EXERCISE TASK – Give the records from the line with "family: Turdidae" up to and including the line with "scientific name: Tussilago farfara" as a two-column CSV with the columns key and value, one row per line. Put each entry in its own quoted field, with any line breaks turned into spaces.

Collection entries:
^^^^^^^^^^^^^^^^

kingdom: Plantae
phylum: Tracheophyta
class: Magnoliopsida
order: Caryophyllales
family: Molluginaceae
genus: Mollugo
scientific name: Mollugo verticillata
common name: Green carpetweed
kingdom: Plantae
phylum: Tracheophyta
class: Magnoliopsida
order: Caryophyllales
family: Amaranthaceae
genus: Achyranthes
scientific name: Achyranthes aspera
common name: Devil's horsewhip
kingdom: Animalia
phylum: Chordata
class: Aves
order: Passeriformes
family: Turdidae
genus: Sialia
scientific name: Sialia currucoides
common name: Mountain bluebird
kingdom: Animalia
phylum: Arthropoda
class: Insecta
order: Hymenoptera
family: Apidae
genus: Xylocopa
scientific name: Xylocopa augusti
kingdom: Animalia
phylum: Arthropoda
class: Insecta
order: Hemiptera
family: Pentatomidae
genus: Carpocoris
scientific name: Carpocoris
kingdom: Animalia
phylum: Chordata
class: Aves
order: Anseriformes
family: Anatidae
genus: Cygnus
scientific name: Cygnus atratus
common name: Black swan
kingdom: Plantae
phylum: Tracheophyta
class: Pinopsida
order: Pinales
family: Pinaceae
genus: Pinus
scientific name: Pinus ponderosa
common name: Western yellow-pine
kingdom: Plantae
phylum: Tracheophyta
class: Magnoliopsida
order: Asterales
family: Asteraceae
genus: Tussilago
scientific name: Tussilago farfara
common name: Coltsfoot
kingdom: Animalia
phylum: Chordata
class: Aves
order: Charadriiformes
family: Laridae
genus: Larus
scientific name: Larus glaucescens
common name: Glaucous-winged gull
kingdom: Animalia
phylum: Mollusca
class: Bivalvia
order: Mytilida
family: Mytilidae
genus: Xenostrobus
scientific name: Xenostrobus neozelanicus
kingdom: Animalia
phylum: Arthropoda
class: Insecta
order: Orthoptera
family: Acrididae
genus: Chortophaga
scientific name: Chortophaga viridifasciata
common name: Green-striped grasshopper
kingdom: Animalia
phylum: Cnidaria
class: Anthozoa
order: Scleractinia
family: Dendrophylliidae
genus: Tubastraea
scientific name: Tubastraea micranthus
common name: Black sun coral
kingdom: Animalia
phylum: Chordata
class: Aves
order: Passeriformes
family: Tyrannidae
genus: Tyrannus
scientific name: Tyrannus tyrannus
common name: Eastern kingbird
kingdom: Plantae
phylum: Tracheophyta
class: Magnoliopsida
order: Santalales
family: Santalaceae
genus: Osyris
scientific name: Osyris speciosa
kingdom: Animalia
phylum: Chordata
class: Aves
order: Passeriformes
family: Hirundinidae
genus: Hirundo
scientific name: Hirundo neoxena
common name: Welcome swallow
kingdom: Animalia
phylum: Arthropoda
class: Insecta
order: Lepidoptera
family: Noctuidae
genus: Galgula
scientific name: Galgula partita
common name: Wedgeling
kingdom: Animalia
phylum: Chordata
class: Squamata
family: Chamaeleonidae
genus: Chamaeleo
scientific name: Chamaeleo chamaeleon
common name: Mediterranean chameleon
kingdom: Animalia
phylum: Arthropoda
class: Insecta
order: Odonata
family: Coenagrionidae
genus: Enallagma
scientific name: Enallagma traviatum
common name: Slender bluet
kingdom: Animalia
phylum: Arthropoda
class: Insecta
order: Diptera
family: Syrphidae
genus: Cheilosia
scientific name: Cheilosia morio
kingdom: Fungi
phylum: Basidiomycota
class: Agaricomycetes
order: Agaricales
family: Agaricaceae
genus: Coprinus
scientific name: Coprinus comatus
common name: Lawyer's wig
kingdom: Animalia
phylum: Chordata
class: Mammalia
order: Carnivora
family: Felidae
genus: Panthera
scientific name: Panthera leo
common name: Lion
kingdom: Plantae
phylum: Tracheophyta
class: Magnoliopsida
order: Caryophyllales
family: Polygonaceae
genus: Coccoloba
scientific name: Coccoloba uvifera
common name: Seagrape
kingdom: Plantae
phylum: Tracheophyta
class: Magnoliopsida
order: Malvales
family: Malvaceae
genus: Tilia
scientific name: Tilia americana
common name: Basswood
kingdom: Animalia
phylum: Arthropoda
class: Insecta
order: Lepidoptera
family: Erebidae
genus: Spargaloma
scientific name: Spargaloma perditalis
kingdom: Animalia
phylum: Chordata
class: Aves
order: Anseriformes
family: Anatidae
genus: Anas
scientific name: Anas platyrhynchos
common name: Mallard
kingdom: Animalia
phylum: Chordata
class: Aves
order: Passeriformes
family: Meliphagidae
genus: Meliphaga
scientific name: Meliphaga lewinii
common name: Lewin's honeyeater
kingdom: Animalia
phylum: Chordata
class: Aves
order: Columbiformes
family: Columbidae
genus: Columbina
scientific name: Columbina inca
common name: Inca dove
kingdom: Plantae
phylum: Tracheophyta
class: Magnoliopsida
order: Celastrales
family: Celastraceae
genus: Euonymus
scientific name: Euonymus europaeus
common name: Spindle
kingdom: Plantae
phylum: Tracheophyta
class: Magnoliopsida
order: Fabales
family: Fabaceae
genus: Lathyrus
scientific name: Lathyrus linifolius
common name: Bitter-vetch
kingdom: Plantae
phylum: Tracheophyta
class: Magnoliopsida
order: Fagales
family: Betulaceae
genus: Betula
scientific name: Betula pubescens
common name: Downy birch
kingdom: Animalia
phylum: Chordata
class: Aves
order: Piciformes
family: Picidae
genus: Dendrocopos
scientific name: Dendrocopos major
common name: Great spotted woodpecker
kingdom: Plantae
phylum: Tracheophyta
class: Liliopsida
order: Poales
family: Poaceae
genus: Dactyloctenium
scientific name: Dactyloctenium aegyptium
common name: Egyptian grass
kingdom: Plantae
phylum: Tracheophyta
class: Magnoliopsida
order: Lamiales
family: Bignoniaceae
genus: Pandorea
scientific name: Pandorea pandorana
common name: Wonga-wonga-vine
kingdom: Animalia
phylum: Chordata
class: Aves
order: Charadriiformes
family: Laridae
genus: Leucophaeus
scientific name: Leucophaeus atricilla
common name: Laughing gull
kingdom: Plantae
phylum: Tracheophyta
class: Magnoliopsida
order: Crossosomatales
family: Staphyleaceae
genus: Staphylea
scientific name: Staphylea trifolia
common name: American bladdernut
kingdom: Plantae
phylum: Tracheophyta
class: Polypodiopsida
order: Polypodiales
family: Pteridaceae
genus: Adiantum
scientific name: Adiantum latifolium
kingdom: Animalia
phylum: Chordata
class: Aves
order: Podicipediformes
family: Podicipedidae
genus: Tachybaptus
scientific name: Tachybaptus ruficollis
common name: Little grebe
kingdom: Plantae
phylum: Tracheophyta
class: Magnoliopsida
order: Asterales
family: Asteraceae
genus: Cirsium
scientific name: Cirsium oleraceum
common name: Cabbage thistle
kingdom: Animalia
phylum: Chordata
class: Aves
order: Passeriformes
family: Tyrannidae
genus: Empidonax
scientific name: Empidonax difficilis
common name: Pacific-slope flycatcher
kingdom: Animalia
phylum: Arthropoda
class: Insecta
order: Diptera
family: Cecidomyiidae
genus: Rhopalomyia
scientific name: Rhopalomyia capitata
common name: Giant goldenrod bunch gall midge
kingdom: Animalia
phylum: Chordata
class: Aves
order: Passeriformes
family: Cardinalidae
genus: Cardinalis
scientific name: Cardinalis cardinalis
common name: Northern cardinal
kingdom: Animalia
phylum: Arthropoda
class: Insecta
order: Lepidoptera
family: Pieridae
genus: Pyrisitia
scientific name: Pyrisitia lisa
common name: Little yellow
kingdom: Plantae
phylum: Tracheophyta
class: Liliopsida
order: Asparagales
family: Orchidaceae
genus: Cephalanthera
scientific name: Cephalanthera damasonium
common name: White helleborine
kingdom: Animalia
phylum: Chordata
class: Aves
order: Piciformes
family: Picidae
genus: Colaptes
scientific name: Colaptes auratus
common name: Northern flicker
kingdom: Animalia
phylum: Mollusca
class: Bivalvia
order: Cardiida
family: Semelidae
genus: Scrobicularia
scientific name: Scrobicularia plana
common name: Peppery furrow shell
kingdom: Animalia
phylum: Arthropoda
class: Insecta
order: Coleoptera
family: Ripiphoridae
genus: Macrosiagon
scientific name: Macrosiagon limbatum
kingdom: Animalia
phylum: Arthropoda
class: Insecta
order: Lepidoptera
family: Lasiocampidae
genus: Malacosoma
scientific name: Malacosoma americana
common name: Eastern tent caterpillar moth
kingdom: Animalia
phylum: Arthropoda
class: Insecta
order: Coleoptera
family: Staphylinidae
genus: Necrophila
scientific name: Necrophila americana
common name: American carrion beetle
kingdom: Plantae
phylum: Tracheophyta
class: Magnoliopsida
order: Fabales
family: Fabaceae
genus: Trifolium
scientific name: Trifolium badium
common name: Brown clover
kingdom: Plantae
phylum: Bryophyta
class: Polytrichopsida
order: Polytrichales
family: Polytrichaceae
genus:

^^^^^^^^^^^^^^^^

TASK SOLUTION –
key,value
"family:","Turdidae"
"genus:","Sialia"
"scientific name:","Sialia currucoides"
"common name:","Mountain bluebird"
"kingdom:","Animalia"
"phylum:","Arthropoda"
"class:","Insecta"
"order:","Hymenoptera"
"family:","Apidae"
"genus:","Xylocopa"
"scientific name:","Xylocopa augusti"
"kingdom:","Animalia"
"phylum:","Arthropoda"
"class:","Insecta"
"order:","Hemiptera"
"family:","Pentatomidae"
"genus:","Carpocoris"
"scientific name:","Carpocoris"
"kingdom:","Animalia"
"phylum:","Chordata"
"class:","Aves"
"order:","Anseriformes"
"family:","Anatidae"
"genus:","Cygnus"
"scientific name:","Cygnus atratus"
"common name:","Black swan"
"kingdom:","Plantae"
"phylum:","Tracheophyta"
"class:","Pinopsida"
"order:","Pinales"
"family:","Pinaceae"
"genus:","Pinus"
"scientific name:","Pinus ponderosa"
"common name:","Western yellow-pine"
"kingdom:","Plantae"
"phylum:","Tracheophyta"
"class:","Magnoliopsida"
"order:","Asterales"
"family:","Asteraceae"
"genus:","Tussilago"
"scientific name:","Tussilago farfara"